## What you are asked to do
Find the line that contains "Exhibit B Modifications to Instrument"; then retype it and each line after it, exactly, through the final line of the data below.
Segment Open
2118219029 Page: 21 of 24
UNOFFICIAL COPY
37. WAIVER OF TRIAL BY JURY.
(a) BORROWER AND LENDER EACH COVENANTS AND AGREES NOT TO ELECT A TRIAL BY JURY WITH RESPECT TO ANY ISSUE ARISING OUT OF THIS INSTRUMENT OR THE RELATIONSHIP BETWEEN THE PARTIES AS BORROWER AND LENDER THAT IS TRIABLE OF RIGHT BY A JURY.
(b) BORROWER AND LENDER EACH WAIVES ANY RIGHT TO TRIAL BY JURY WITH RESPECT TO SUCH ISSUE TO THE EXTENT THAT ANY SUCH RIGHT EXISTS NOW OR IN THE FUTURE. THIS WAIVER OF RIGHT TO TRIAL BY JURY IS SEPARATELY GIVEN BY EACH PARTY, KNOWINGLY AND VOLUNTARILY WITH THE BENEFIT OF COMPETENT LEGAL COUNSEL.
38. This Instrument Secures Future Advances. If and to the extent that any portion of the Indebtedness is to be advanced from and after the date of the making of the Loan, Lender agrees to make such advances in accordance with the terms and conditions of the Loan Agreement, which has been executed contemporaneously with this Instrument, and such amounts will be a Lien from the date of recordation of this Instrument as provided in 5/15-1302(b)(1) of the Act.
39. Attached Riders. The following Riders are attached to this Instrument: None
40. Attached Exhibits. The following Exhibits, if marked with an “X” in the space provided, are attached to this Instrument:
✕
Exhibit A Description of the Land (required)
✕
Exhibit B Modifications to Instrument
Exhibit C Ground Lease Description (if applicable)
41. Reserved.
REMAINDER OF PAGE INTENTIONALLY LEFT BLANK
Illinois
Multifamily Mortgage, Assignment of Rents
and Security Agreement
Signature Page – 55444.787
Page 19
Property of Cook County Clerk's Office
Segment Closed
## Output of the exercise
Exhibit B Modifications to Instrument
Exhibit C Ground Lease Description (if applicable)
41. Reserved.
REMAINDER OF PAGE INTENTIONALLY LEFT BLANK
Illinois
Multifamily Mortgage, Assignment of Rents
and Security Agreement
Signature Page – 55444.787
Page 19
Property of Cook County Clerk's Office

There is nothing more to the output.